▶ _KUTIPAN PILIHAN_
- - - - -

Harga Batu Bara Menuju Rekor Tertinggi Imbas Konsumsi Cina dan India

Jakarta, FORTUNE - Harga batu bara untuk pembangkit listrik melesat mendekati rekor tertingginya akibat lonjakan permintaan dari Tiongkok dan India. Harga batu bara acuan bertengger pada level US$177,50 per ton pada 10 September, naik lebih dari dua kali lipat dari harga di awal tahun dan lebih tinggi US$50 dibandingkan periode sama tahun lalu.
Harga tersebut juga merupakan yang tertinggi dalam 11 tahun terakhir dan mendekati rekor tertinggi sepanjang masa yakni sekitar US$180-an per ton pada Juli 2008.
Selain lonjakan permintaan, kian seretnya investasi pada sektor energi kotor juga jadi salah satu penyebab melesatnya harga. Jika terus berlanjut, konsumsi batu bara oleh Tiongkok dan India tersebut dapat mengerek biaya produksi yang ujungnya mendorong tagihan energi dan berdampak pada kegiatan ekonomi.

- - - - -

▶ _CATATAN_
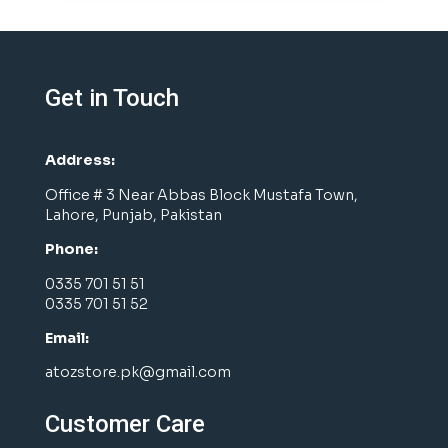
Get in Touch
Address:
Office # 3 Near Abbas Block Mustafa Town,
Lahore, Punjab, Pakistan
Phone:
0335 701 51 51
0335 701 51 52
Email:
atozstore.pk@gmail.com
Customer Care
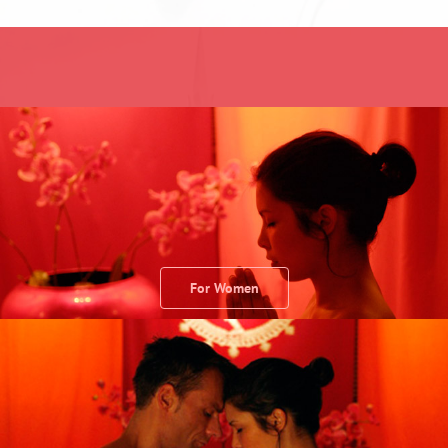
For Women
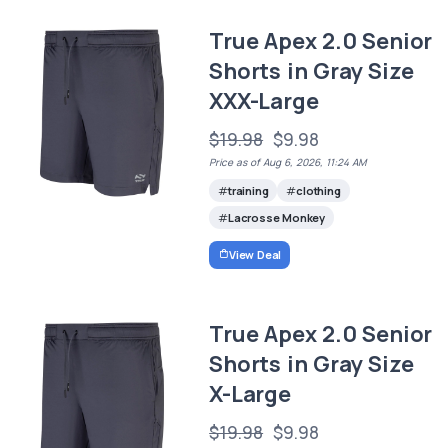
True Apex 2.0 Senior
Shorts in Gray Size
XXX-Large
$19.98
$9.98
Price as of Aug 6, 2026, 11:24 AM
training
clothing
Lacrosse Monkey
View Deal
True Apex 2.0 Senior
Shorts in Gray Size
X-Large
$19.98
$9.98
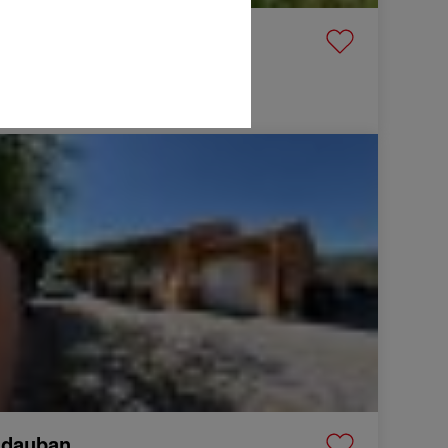
raguignan
lla
99 m²
5 Rooms
0,000 €
Villa Vidauban 4 Rooms 99 m²
idauban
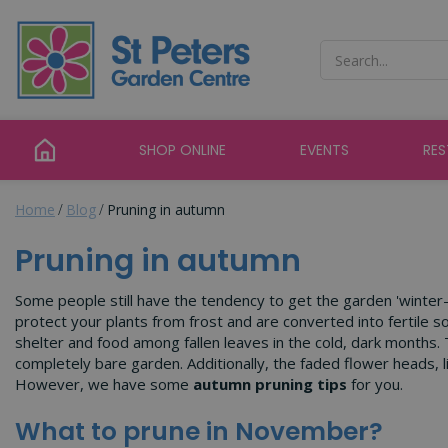
Jump
to
content
SHOP ONLINE
EVENTS
RE
Home
Blog
Pruning in autumn
Pruning in autumn
Some people still have the tendency to get the garden 'winter-r
protect your plants from frost and are converted into fertile s
shelter and food among fallen leaves in the cold, dark months. 
completely bare garden. Additionally, the faded flower heads, l
However, we have some
autumn pruning tips
for you.
What to prune in November?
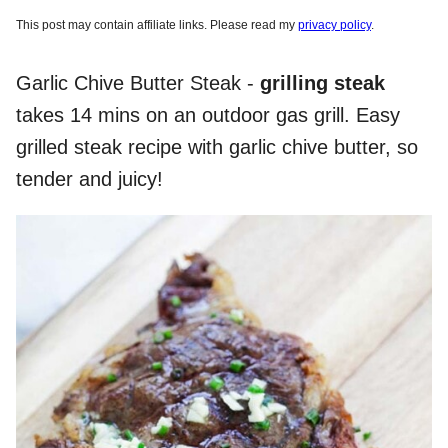
This post may contain affiliate links. Please read my
privacy policy
.
Garlic Chive Butter Steak -
grilling steak
takes 14 mins on an outdoor gas grill. Easy
grilled steak recipe with garlic chive butter, so
tender and juicy!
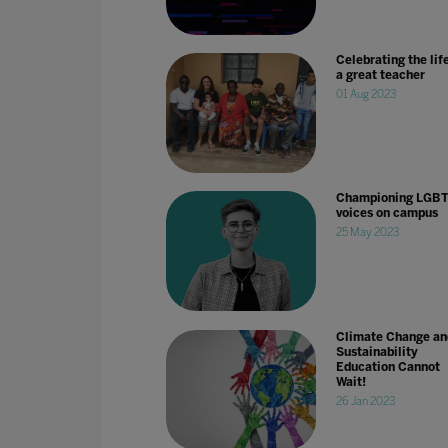
Celebrating the life
a great teacher
01 Aug 2023
Championing LGB
voices on campus
25 May 2023
Climate Change an
Sustainability
Education Cannot
Wait!
26 Jan 2023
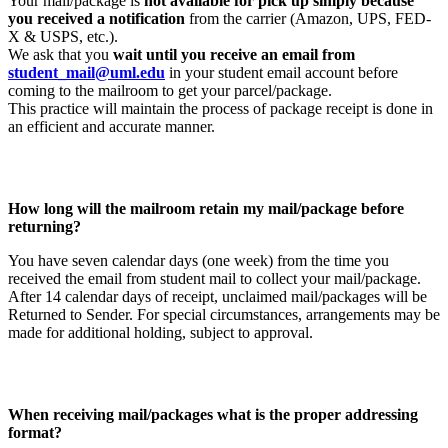
Your mail/package is
not available for pick up simply because
you received a notification
from the carrier (Amazon, UPS, FED-
X & USPS, etc.).
We ask that you
wait until you receive an email from
student_mail@uml.edu
in your student email account before
coming to the mailroom to get your parcel/package.
This practice will maintain the process of package receipt is done in
an efficient and accurate manner.
How long will the mailroom retain my mail/package before
returning?
You have seven calendar days (one week) from the time you
received the email from student mail to collect your mail/package.
After 14 calendar days of receipt, unclaimed mail/packages will be
Returned to Sender. For special circumstances, arrangements may be
made for additional holding, subject to approval.
When receiving mail/packages what is the proper addressing
format?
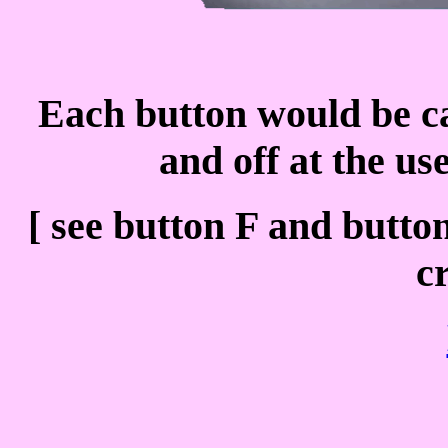
Each button would be cap
and off at the us
[ see button F and button
c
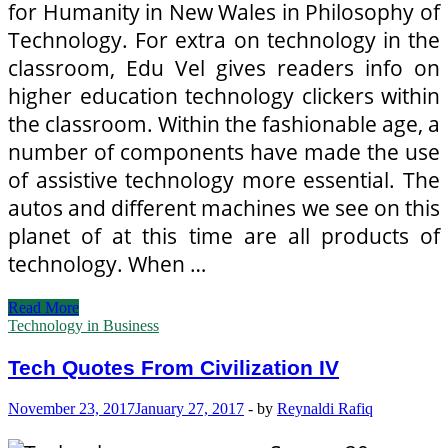
for Humanity in New Wales in Philosophy of
Technology. For extra on technology in the
classroom, Edu Vel gives readers info on
higher education technology clickers within
the classroom. Within the fashionable age, a
number of components have made the use
of assistive technology more essential. The
autos and different machines we see on this
planet of at this time are all products of
technology. When …
Tech
Read More
Quotes
Technology in Business
From
Civilization
Tech Quotes From Civilization IV
IV
November 23, 2017
January 27, 2017
-
by
Reynaldi Rafiq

- - - - -

▶ _KERJAKAN TUGAS BERIKUT_
#1 Berdasarkan kutipan tentang harga batu bara, berapa harga batu bara acuan pada 10 September?
#2 Tolong ambil setiap baris catatan yang memuat kata "classroom".

▶ _HASIL_
#1 US$177,50 per ton.

#2
classroom, Edu Vel gives readers info on
the classroom. Within the fashionable age, a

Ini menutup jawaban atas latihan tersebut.